Reports suggest that the rare condition might become more common with the changing climate, causing major challenges to general public health.
According to the Maine Centre for Disease Control and Prevention (CDC), the 58-year-old man who died of the disease showed severe neurological symptoms after contracting the Powassan virus. The CDC has stated that there have been a total of 15 confirmed cases due to this infection.

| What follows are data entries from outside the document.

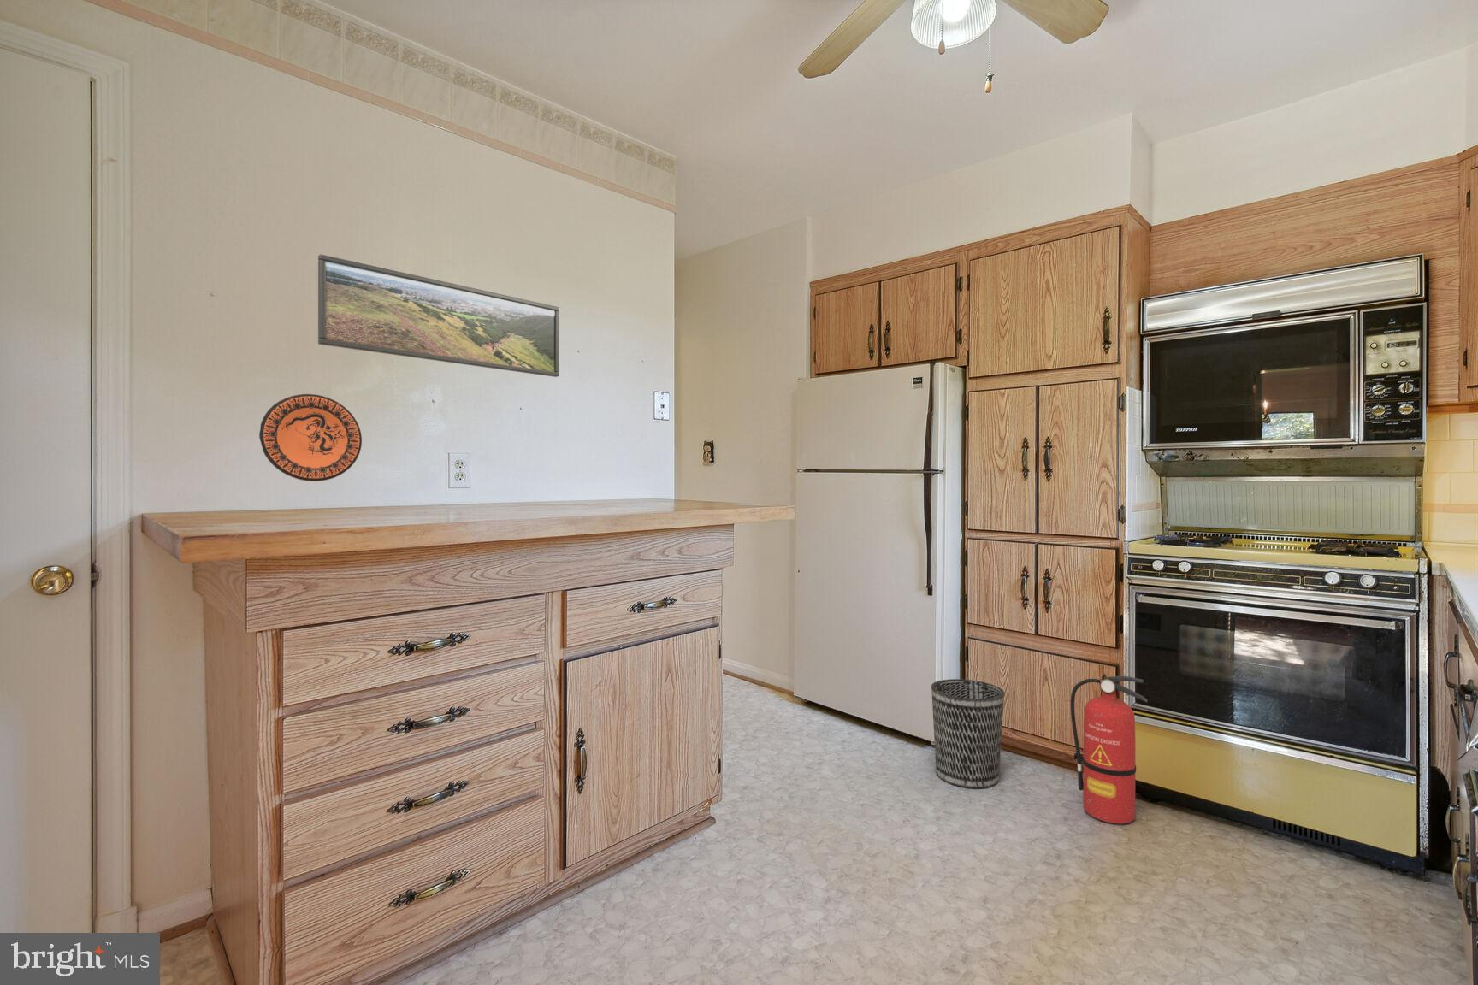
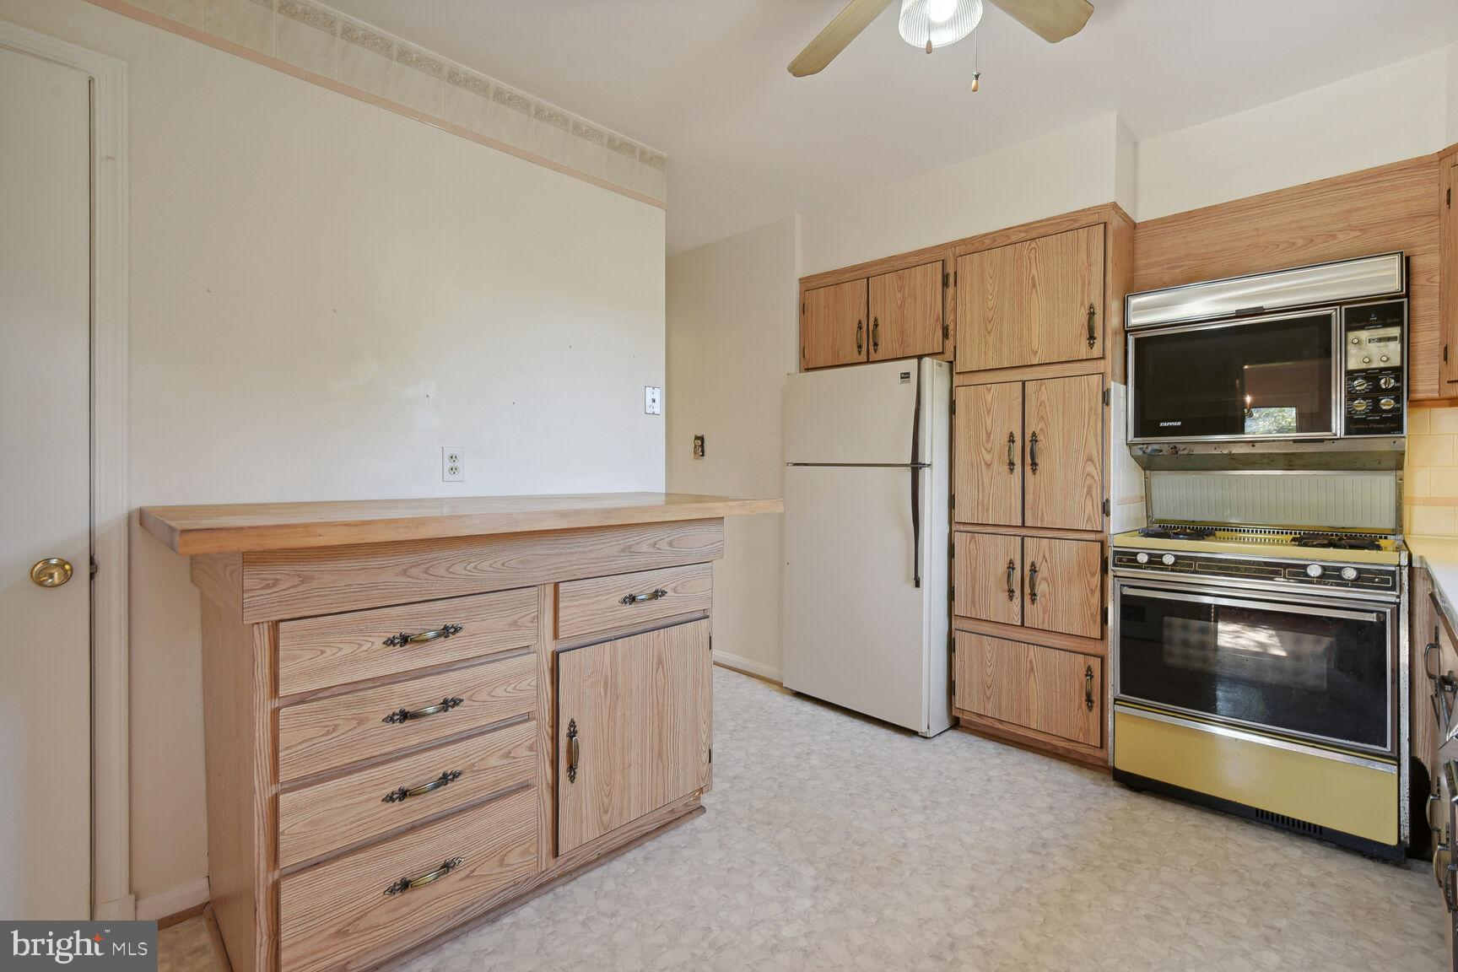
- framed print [318,254,560,378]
- wastebasket [930,678,1005,789]
- fire extinguisher [1070,675,1148,826]
- decorative plate [258,394,363,483]
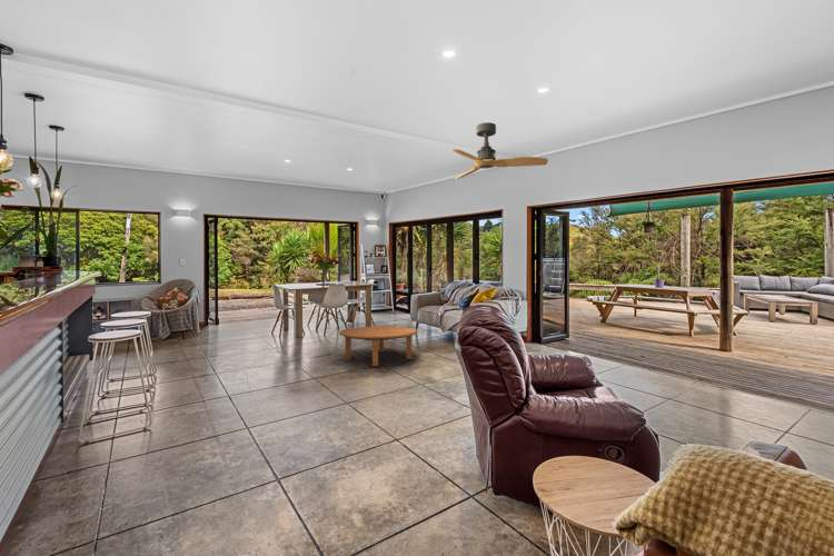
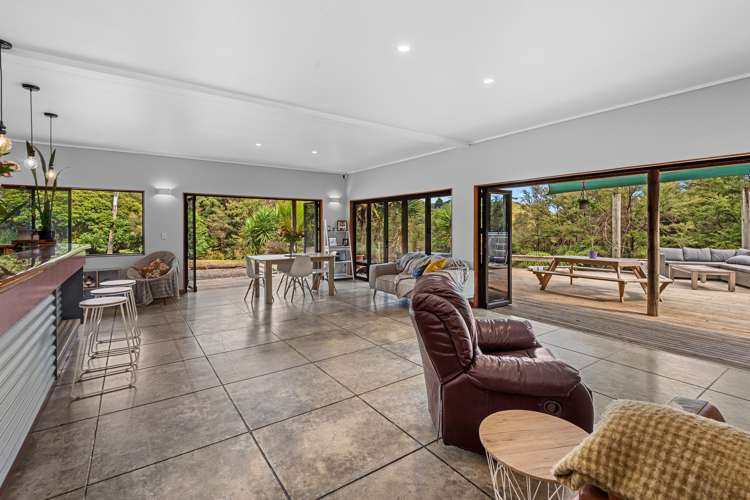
- coffee table [338,325,418,367]
- ceiling fan [450,121,549,180]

The situation reportedly started becoming bad in 2022 when four cases were reported.
In an interview with The Indian Express, Dr Satish Koul, who serves as the director of Internal Medicine, at Fortis Memorial Research Institute, Gurgaon, the virus is transmitted to human beings through bites by infected deer tricks, squirrel tricks, groundhog tricks etc.
The above-mentioned tricks are more commonly found in the Great Lakes region of North America between late spring and mid-autumn.
“A considerable number of people infected with the virus exhibit no symptoms. For individuals with symptoms, the time from tick bite to feeling ill ranges from one week to one month. The early signs of Powassan virus infection include fever, headache, vomiting, and weakness,” said Dr Koul.
Tick bite prevention should be taught as a life skill. One tick bite can transmit several debilitating infections at once including: Babesia, Bartonella, Lyme Disease, Powassan Virus & etc. Kids are at high risk & in PA alone, 81 kids are infected per day. #lyme #crsd #Pediatrics pic.twitter.com/4iVRStyh8n
— Newtown Art for Kids (@newtownart4kids) May 30, 2023
Dr Koul also highlighted the fact that the person infected by the Powassan virus can also experience psychosomatic symptoms such as confusion, difficulty in speaking, loss of coordination, and seizures.
There are no medications to treat or prevent the Powassan virus, according to Dr Koul. He also added that antibiotics are ineffective against viruses. Although there is no proven medication, Dr Koul said that the symptoms can be relieved by consuming fluids, using over-the-counter pain medications, and resting.
As a precautionary measure, it is suggested to be particularly careful while travelling through thick infested areas, especially while passing in forested regions.